### [Saved entries]
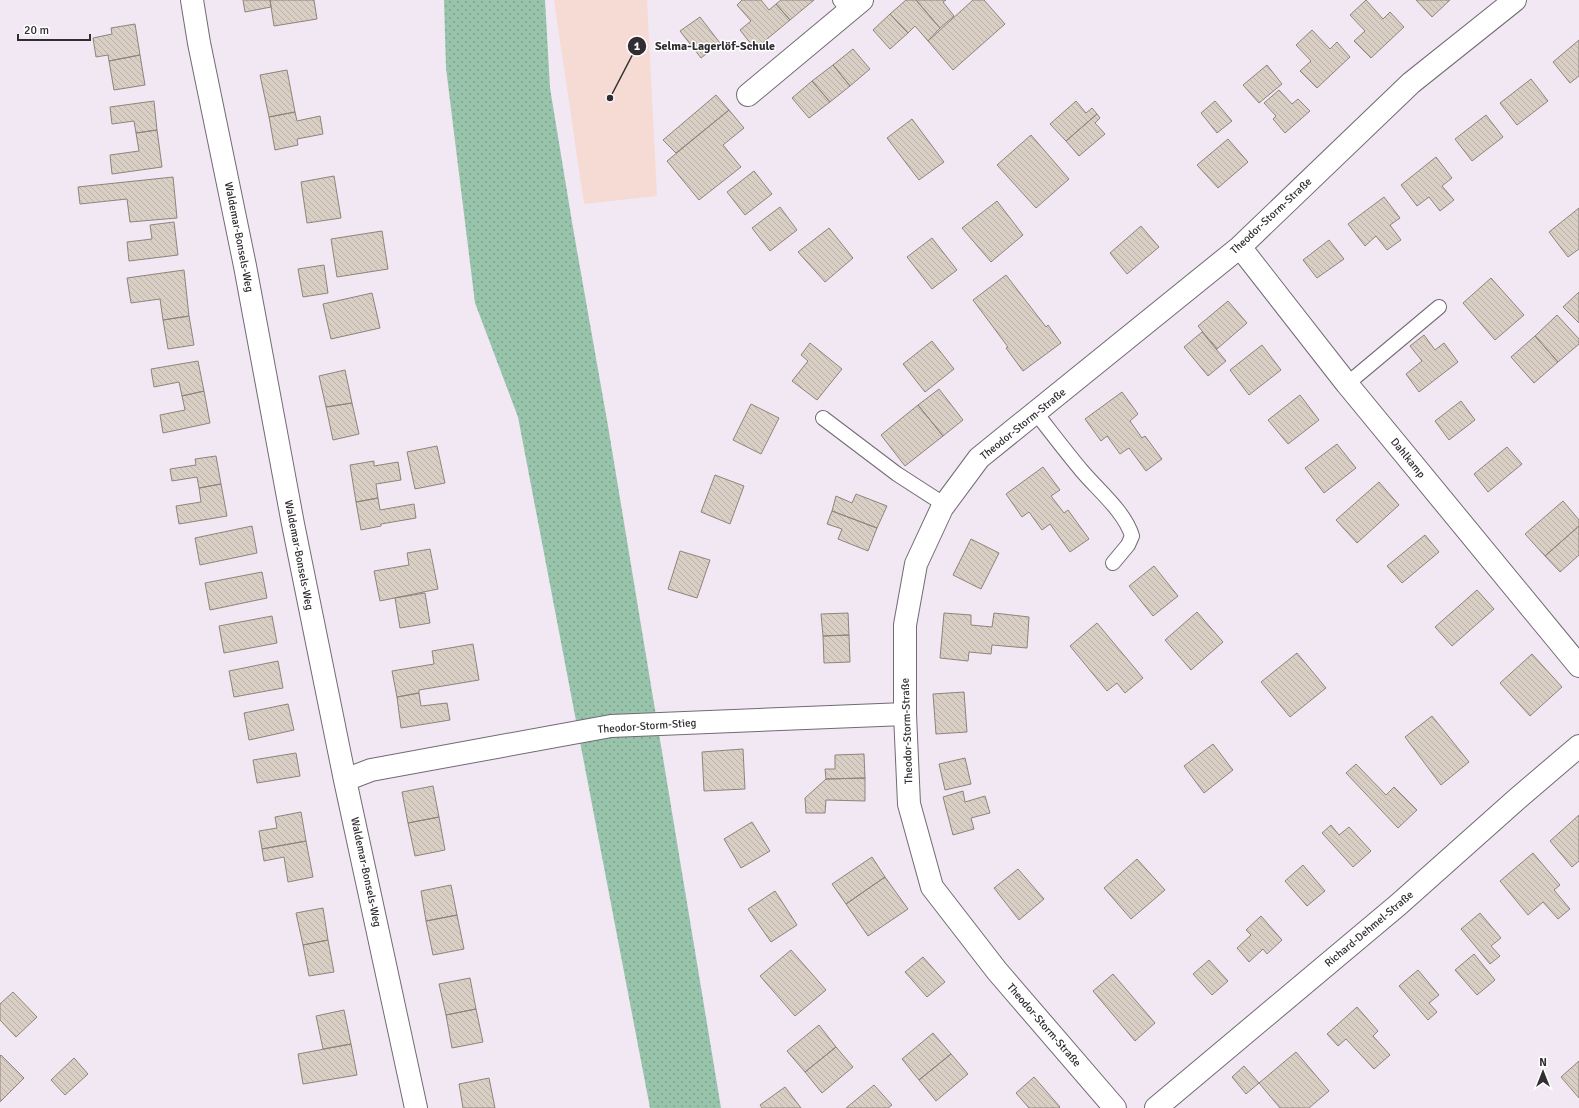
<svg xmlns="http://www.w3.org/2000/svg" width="1579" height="1108" font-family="Signika,sans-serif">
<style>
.education{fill:#f5dbd4}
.grass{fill:url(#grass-dots)}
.building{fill:url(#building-back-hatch);stroke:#8f847c}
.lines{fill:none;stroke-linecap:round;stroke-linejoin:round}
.lane-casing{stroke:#726a74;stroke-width:16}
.street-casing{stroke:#726a74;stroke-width:24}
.lane{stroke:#fff;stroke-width:14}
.street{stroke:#fff;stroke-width:22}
.labels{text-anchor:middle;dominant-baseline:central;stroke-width:3;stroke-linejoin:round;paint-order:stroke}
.street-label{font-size:11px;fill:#312d32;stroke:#fff}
.leader{fill:none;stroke:#312d32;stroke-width:1.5}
.callout-dot{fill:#312d32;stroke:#fff;stroke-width:1.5}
.mark-label{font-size:12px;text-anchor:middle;font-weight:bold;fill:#fff}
.callout-label{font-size:12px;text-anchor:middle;font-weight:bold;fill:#312d32;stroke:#fff;stroke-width:3;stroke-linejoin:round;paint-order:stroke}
</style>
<defs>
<pattern id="grass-dots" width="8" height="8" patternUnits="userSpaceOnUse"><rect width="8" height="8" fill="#99c4ac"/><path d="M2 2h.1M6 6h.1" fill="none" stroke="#7da08d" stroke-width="1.8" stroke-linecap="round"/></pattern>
<pattern id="building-back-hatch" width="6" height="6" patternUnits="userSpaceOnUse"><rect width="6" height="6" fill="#dacfc5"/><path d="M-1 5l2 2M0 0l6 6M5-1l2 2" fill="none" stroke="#bcb2aa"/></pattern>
</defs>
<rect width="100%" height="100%" fill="#f1e8f3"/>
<!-- education -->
<path class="education" d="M 554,0 L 647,0 L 657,196 L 584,204 Z"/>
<!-- grass -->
<path class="grass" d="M 444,0 L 545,0 L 550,88 L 573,228 L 608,426 L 721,1108 L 650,1108 L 518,417 L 475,303 L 446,68 Z"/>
<!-- building -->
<path class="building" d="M 243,0 L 270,0 L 271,7 L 245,12 Z
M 270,0 L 314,0 L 317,19 L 274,26 Z
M 742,0 L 761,0 L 769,10 L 776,4 L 790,20 L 755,49 L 740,30 L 751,21 L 737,5 Z
M 781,0 L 814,0 L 790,20 L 776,4 Z
M 906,0 L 916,0 L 940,28 L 928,41 L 915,26 L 908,33 L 890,14 Z
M 916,0 L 946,0 L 943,2 L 954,16 L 940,28 Z
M 973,0 L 984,0 L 1005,24 L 953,70 L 928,41 Z
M 1366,0 L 1383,19 L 1390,12 L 1404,27 L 1371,58 L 1354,41 L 1365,31 L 1350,15 Z
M 1416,0 L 1450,0 L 1432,17 Z
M 890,14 L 908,33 L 890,49 L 873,30 Z
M 700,17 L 720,43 L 701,58 L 680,31 Z
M 135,24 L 140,55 L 109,61 L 108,55 L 96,57 L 93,38 L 112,34 L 111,28 Z
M 1312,30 L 1330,49 L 1337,42 L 1350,57 L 1317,88 L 1300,71 L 1311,61 L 1296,45 Z
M 1579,40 L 1579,76 L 1570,83 L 1553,62 Z
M 853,49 L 870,69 L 850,86 L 833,65 Z
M 140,55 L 145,85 L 114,90 L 109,61 Z
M 833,65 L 850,86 L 830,102 L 812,81 Z
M 1267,65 L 1282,84 L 1259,103 L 1243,85 Z
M 287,70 L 295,112 L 269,117 L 260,75 Z
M 1531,79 L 1548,101 L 1517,125 L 1500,103 Z
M 812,81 L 830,102 L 809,118 L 792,98 Z
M 1279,90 L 1292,104 L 1298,99 L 1310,111 L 1285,133 L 1273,119 L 1276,116 L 1264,103 Z
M 716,95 L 729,110 L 676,153 L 663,140 Z
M 154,101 L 157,130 L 136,133 L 134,121 L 112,124 L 110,107 Z
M 1076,101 L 1086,113 L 1092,108 L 1097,114 L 1066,141 L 1050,124 Z
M 1215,101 L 1232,121 L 1217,133 L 1201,113 Z
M 729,110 L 744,128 L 723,145 L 741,167 L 699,200 L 667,161 Z
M 295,112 L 297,121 L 320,116 L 323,134 L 297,139 L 298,145 L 275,150 L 269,117 Z
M 1097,114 L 1100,118 L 1095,123 L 1105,134 L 1079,156 L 1066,141 Z
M 1486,115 L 1503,137 L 1472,161 L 1455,139 Z
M 912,119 L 944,162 L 919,180 L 887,138 Z
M 157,130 L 162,167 L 112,174 L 110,155 L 139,151 L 136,133 Z
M 1031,135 L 1069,179 L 1036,208 L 997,165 Z
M 1228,139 L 1248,162 L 1218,188 L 1197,165 Z
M 1436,157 L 1452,178 L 1442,186 L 1454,200 L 1440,211 L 1429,197 L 1417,206 L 1401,185 Z
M 754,171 L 772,194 L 745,215 L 727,192 Z
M 334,176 L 341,218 L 307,223 L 301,182 Z
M 173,177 L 177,218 L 130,222 L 127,199 L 80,204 L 78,187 Z
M 1384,197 L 1400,218 L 1390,225 L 1401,240 L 1387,250 L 1376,236 L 1365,246 L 1348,224 Z
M 997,201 L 1023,235 L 991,262 L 962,228 Z
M 780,207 L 797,230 L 770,251 L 752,228 Z
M 1579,208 L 1579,249 L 1568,257 L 1549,232 Z
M 174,222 L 178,255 L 129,261 L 127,242 L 152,239 L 150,225 Z
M 1141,226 L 1159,247 L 1127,274 L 1110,253 Z
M 829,228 L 853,258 L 825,282 L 798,252 Z
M 382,231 L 388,269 L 337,277 L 331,239 Z
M 932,238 L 957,270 L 932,289 L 907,257 Z
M 1329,240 L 1344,259 L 1317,278 L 1303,260 Z
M 324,265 L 328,293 L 303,297 L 298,269 Z
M 184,270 L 189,316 L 163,320 L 160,299 L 131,303 L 127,278 Z
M 1006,275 L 1046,327 L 1048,325 L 1061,343 L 1023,371 L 1006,348 L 1008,347 L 973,300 Z
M 1491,278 L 1524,315 L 1495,340 L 1463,303 Z
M 1579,292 L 1579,323 L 1563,307 Z
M 372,293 L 380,328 L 331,339 L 323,304 Z
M 1228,301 L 1247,323 L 1217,349 L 1198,326 Z
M 1557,315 L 1579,339 L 1579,344 L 1558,362 L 1535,336 Z
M 189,316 L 194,345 L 168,349 L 163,320 Z
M 1202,332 L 1226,361 L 1208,376 L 1184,347 Z
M 1424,335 L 1435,350 L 1444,343 L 1458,362 L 1419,392 L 1406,374 L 1422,361 L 1410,346 Z
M 1535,336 L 1558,362 L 1534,383 L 1511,357 Z
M 932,341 L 954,369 L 925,392 L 903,364 Z
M 810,343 L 842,369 L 817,400 L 792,381 L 808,361 L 801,355 Z
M 1262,345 L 1281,370 L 1249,395 L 1230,370 Z
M 198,361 L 204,391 L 182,396 L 179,382 L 154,387 L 151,369 Z
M 345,370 L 352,403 L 326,407 L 319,376 Z
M 939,389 L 963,420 L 943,436 L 918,405 Z
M 204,391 L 210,423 L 163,433 L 160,415 L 185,410 L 182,396 Z
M 1122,392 L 1138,414 L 1130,421 L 1142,438 L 1145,436 L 1162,459 L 1146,471 L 1129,448 L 1120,454 L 1107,436 L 1101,441 L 1085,419 Z
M 1300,395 L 1319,420 L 1288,444 L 1268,420 Z
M 1461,401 L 1475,420 L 1449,440 L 1435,421 Z
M 352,403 L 359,434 L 333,440 L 326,407 Z
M 751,404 L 779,418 L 761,454 L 733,440 Z
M 918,405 L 943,436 L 905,466 L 881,435 Z
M 1337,444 L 1356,468 L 1324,493 L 1305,468 Z
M 437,446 L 445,483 L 415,489 L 407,452 Z
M 1507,447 L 1522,464 L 1488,492 L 1474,474 Z
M 216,456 L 221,484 L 199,488 L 197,477 L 172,481 L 170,469 L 196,465 L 195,459 Z
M 374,461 L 374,466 L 398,462 L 401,480 L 376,484 L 378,498 L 356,502 L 350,465 Z
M 1043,467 L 1060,490 L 1051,496 L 1064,513 L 1068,510 L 1089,539 L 1070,552 L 1050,524 L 1042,530 L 1029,512 L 1022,517 L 1006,494 Z
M 715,475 L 744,486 L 730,524 L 701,512 Z
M 1379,482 L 1399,505 L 1357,543 L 1336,520 Z
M 221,484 L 227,516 L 179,524 L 176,506 L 201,502 L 199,488 Z
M 856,494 L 887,506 L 877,528 L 832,511 L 836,496 L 852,503 Z
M 378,498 L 380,510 L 414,504 L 416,518 L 381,524 L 381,526 L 361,530 L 356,502 Z
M 1563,501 L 1579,520 L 1579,526 L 1545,556 L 1525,534 Z
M 832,511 L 877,528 L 868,551 L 838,539 L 842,529 L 827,524 Z
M 252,526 L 257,553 L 200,565 L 195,538 Z
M 1579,526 L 1579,555 L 1560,572 L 1545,556 Z
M 1425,535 L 1439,552 L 1402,583 L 1387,566 Z
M 971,539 L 999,553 L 981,589 L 953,575 Z
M 430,549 L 438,589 L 380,601 L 374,571 L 409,565 L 407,553 Z
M 680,551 L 710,560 L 697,598 L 668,589 Z
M 1154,566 L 1178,596 L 1153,616 L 1129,586 Z
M 262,572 L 267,598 L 210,610 L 205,583 Z
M 1477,590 L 1494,609 L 1452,646 L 1435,627 Z
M 425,593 L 430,623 L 400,628 L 395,598 Z
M 1197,612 L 1223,642 L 1191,670 L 1165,640 Z
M 848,613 L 849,635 L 823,636 L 821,614 Z
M 944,613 L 971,615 L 971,625 L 992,627 L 994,613 L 1029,617 L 1027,648 L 992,645 L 991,654 L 969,652 L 968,661 L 940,658 Z
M 272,616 L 277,643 L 224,653 L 219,626 Z
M 1097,623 L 1143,678 L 1125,693 L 1117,683 L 1107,691 L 1070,646 Z
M 849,635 L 850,662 L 824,663 L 823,636 Z
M 473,644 L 479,680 L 419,690 L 419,693 L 397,697 L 392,671 L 434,664 L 432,651 Z
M 1297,653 L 1326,688 L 1290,717 L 1261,682 Z
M 1532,654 L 1562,687 L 1530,716 L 1500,683 Z
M 278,661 L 283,688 L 234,697 L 229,671 Z
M 964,692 L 967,732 L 936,734 L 933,694 Z
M 419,693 L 421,706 L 447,703 L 450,720 L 401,728 L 397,697 Z
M 288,704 L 294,730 L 249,740 L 244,713 Z
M 1432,716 L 1469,762 L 1441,785 L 1405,737 Z
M 1213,744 L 1233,770 L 1204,793 L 1184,766 Z
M 743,749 L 745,789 L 704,791 L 702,752 Z
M 296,753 L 300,776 L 257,783 L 253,760 Z
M 864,754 L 865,778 L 826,779 L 825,769 L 835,769 L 835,755 Z
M 965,758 L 971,784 L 945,790 L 939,764 Z
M 1356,764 L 1386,795 L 1394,787 L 1417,810 L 1398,828 L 1346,773 Z
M 865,778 L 865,801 L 826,800 L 825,813 L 806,813 L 805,798 L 826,779 Z
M 433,786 L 439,817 L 408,823 L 402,792 Z
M 963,791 L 965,802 L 985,796 L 990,813 L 971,818 L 974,829 L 953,835 L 943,797 Z
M 301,812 L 306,841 L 262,849 L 259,831 L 277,828 L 275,817 Z
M 1579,815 L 1579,861 L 1572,867 L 1550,841 Z
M 439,817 L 445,850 L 415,856 L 408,823 Z
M 752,822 L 770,851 L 741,868 L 724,839 Z
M 1331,825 L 1339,835 L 1349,827 L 1371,851 L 1353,867 L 1322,833 Z
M 306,841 L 313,877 L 288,882 L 284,857 L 264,861 L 262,849 Z
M 1533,853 L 1560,885 L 1554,890 L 1570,909 L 1558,919 L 1543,902 L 1528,915 L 1500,881 Z
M 872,857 L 885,877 L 846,904 L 832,884 Z
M 1137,859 L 1165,890 L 1131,919 L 1104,888 Z
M 1303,865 L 1325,891 L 1307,906 L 1285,881 Z
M 1018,869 L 1044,899 L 1019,920 L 994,888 Z
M 885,877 L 908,909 L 868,936 L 846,904 Z
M 451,885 L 457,915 L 426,921 L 421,891 Z
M 775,891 L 797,925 L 771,942 L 748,909 Z
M 323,908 L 328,940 L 303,945 L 296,913 Z
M 1480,913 L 1501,938 L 1491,946 L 1500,956 L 1490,964 L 1461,929 Z
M 457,915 L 464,949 L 433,955 L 426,921 Z
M 1261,916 L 1282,940 L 1267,954 L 1263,949 L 1249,962 L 1237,948 L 1251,935 L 1246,930 Z
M 328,940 L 334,972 L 309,976 L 303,945 Z
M 791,950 L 826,990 L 795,1016 L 760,976 Z
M 1474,954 L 1495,980 L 1477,995 L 1455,970 Z
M 923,957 L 945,982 L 927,997 L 905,972 Z
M 1209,960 L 1228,981 L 1212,995 L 1193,974 Z
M 1418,970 L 1439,995 L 1429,1003 L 1437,1012 L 1428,1020 L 1399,986 Z
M 1113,974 L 1155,1023 L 1135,1041 L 1093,991 Z
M 470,978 L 476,1009 L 446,1015 L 439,984 Z
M 13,992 L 37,1017 L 16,1037 L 0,1020 L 0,1004 Z
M 1357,1007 L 1378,1031 L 1373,1036 L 1390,1055 L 1374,1069 L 1346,1039 L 1338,1046 L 1327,1034 Z
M 476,1009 L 483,1042 L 452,1048 L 446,1015 Z
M 344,1010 L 351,1044 L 323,1049 L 316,1016 Z
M 819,1025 L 836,1047 L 805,1072 L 787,1051 Z
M 933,1033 L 951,1054 L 919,1080 L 902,1059 Z
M 351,1044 L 357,1075 L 303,1084 L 298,1054 Z
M 836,1047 L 853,1067 L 822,1093 L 805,1072 Z
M 1296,1052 L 1329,1091 L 1309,1108 L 1280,1108 L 1259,1083 Z
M 951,1054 L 968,1074 L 936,1101 L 919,1080 Z
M 1,1055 L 24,1078 L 0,1102 L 0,1056 Z
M 74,1058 L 88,1074 L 65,1095 L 51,1080 Z
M 1579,1061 L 1579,1098 L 1561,1077 Z
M 1244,1066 L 1259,1083 L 1246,1094 L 1232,1077 Z
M 1034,1077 L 1060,1107 L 1059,1108 L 1029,1108 L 1016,1093 Z
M 489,1078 L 495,1108 L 463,1108 L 459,1084 Z
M 874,1085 L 892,1105 L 888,1108 L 846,1108 Z
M 785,1087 L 801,1108 L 762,1108 L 760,1105 Z"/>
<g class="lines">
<defs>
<path id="lane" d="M 840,0 L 849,11
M 1347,384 L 1439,307
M 1036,413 C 1051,432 1066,452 1082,471 C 1098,490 1125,512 1132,536 L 1128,545 L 1113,563
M 823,418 L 897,474 L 945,505"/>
<path id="street" d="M 192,0 L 199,43 L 245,266 L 293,524 L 345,780 L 416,1108
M 748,95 L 862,0
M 1240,247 L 1347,384 L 1579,666
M 345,780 L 371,770 L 611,726 L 905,714
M 1115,1108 L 997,971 L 932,887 L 909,804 L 905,714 L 905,625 L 916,564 L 942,508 L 979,458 L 1240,247 L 1411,83 L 1515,0
M 1156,1108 L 1398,905 L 1517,799 L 1579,746"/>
</defs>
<!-- lane casing -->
<use href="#lane" class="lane-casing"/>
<!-- street casing -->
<use href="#street" class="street-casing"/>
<!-- lane -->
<use href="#lane" class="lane"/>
<!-- street -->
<use href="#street" class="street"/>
</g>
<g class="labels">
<!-- street labels -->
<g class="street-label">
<text transform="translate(1271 216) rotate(-43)">Theodor-Storm-Straße</text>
<text transform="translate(239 237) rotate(79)">Waldemar-Bonsels-Weg</text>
<text transform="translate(1023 424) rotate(-39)">Theodor-Storm-Straße</text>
<text transform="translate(1408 458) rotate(51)">Dahlkamp</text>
<text transform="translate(299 555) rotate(79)">Waldemar-Bonsels-Weg</text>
<text transform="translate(647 726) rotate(-4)">Theodor-Storm-Stieg</text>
<text transform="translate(907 731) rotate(-92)">Theodor-Storm-Straße</text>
<text transform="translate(366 872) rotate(78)">Waldemar-Bonsels-Weg</text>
<text transform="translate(1369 929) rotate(-40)">Richard-Dehmel-Straße</text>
<text transform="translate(1044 1025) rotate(49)">Theodor-Storm-Straße</text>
</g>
</g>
<!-- callouts -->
<path class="leader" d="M610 98L637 46"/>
<g class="callout-dot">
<circle cx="610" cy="98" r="4"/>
<circle cx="637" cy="46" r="10"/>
</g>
<g class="mark-label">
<text x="637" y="50">1</text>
</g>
<g class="callout-label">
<text x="715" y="50">Selma-Lagerlöf-Schule</text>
</g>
<!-- north arrow -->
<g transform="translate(1543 1072)" stroke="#ffffff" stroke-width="3" paint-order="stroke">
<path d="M0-3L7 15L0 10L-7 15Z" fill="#312d32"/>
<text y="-6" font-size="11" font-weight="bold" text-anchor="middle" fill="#312d32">N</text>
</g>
<!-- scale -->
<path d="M18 34v6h72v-6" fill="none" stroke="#312d32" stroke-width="2"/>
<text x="24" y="34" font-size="12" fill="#312d32" stroke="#ffffff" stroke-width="3" paint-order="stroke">20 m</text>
</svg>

### [TASK STATEMENT]
What is needed is each line of the entries that contains the word "lines".

### [REPLY]
.lines{fill:none;stroke-linecap:round;stroke-linejoin:round}
<g class="lines">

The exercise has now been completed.